=== Assigned task ===
Can you edit the listing below so that every "+IVA" becomes "+ IVA", keeping everything else the same? Leave the pictures out of your answer.
-=-=-=-=-
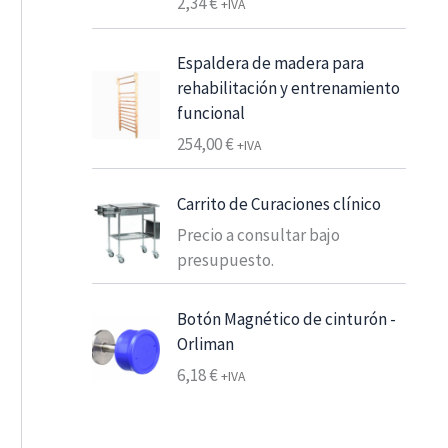
2,34
€
+IVA
e
s
Espaldera de madera para
d
rehabilitación y entrenamiento
e
funcional
6
,
254,00
€
+IVA
2
5
Carrito de Curaciones clínico
Precio a consultar bajo
€
presupuesto.
7
,
5
Botón Magnético de cinturón -
6
Orliman
6,18
€
+IVA
€
h
a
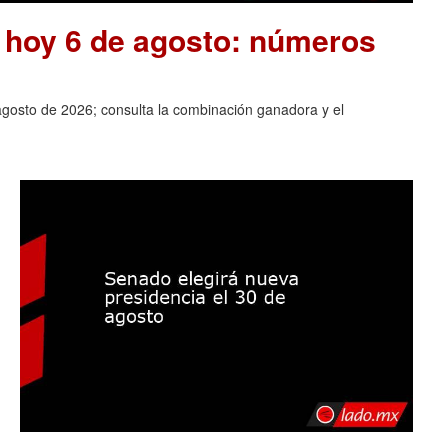
e hoy 6 de agosto: números
agosto de 2026; consulta la combinación ganadora y el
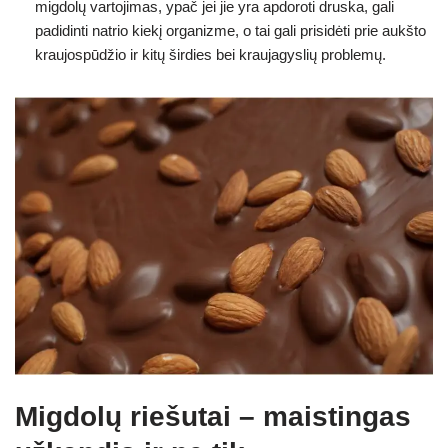
migdolų vartojimas, ypač jei jie yra apdoroti druska, gali
padidinti natrio kiekį organizme, o tai gali prisidėti prie aukšto
kraujospūdžio ir kitų širdies bei kraujagyslių problemų.
Migdolų riešutai – maistingas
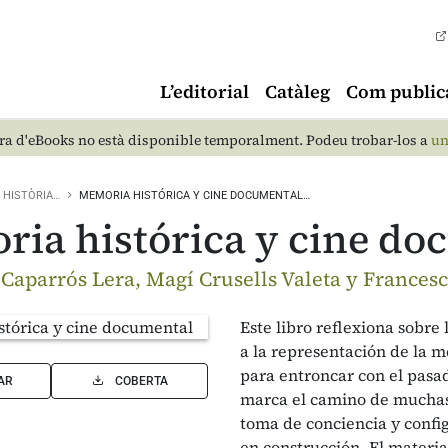
L’editorial
Catàleg
Com public
a d'eBooks no està disponible temporalment. Podeu trobar-los a
un
HISTÒRIA…
MEMORIA HISTÓRICA Y CINE DOCUMENTAL…
ia histórica y cine do
 Caparrós Lera, Magí Crusells Valeta y Francesc
Este libro reflexiona sobre
a la representación de la 
para entroncar con el pasad
AR
COBERTA
marca el camino de muchas
toma de conciencia y conf
en construcción. El materia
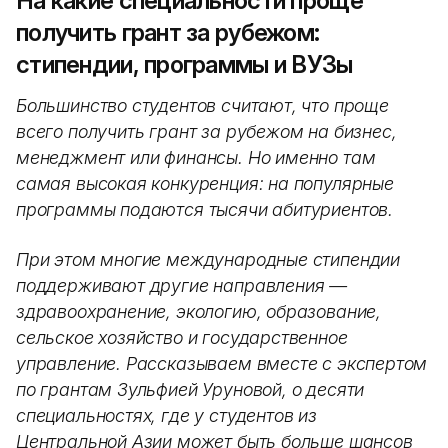
На какие специальности проще
получить грант за рубежом:
стипендии, программы и ВУЗы
Большинство студентов считают, что проще
всего получить грант за рубежом на бизнес,
менеджмент или финансы. Но именно там
самая высокая конкуренция: на популярные
программы подаются тысячи абитуриентов.
При этом многие международные стипендии
поддерживают другие направления —
здравоохранение, экологию, образование,
сельское хозяйство и государственное
управление. Рассказываем вместе с экспертом
по грантам Зульфией Уруновой, о десяти
специальностях, где у студентов из
Центральной Азии может быть больше шансов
-=-=-=-=-
=== Solved problem ===
2,34
€
+ IVA
e
s
Espaldera de madera para
d
rehabilitación y entrenamiento
e
funcional
6
,
254,00
€
+ IVA
2
5
Carrito de Curaciones clínico
Precio a consultar bajo
€
presupuesto.
7
,
5
Botón Magnético de cinturón -
6
Orliman
6,18
€
+ IVA
€
h
a
e hoy 6 de agosto: números
agosto de 2026; consulta la combinación ganadora y el
migdolų vartojimas, ypač jei jie yra apdoroti druska, gali
padidinti natrio kiekį organizme, o tai gali prisidėti prie aukšto
kraujospūdžio ir kitų širdies bei kraujagyslių problemų.
Migdolų riešutai – maistingas
L’editorial
Catàleg
Com public
a d'eBooks no està disponible temporalment. Podeu trobar-los a
un
HISTÒRIA…
MEMORIA HISTÓRICA Y CINE DOCUMENTAL…
ia histórica y cine do
 Caparrós Lera, Magí Crusells Valeta y Francesc
Este libro reflexiona sobre
a la representación de la 
para entroncar con el pasad
AR
COBERTA
marca el camino de muchas
toma de conciencia y conf
en construcción. El materia
На какие специальности проще
получить грант за рубежом:
стипендии, программы и ВУЗы
Большинство студентов считают, что проще
всего получить грант за рубежом на бизнес,
менеджмент или финансы. Но именно там
самая высокая конкуренция: на популярные
программы подаются тысячи абитуриентов.
При этом многие международные стипендии
поддерживают другие направления —
здравоохранение, экологию, образование,
сельское хозяйство и государственное
управление. Рассказываем вместе с экспертом
по грантам Зульфией Уруновой, о десяти
специальностях, где у студентов из
Центральной Азии может быть больше шансов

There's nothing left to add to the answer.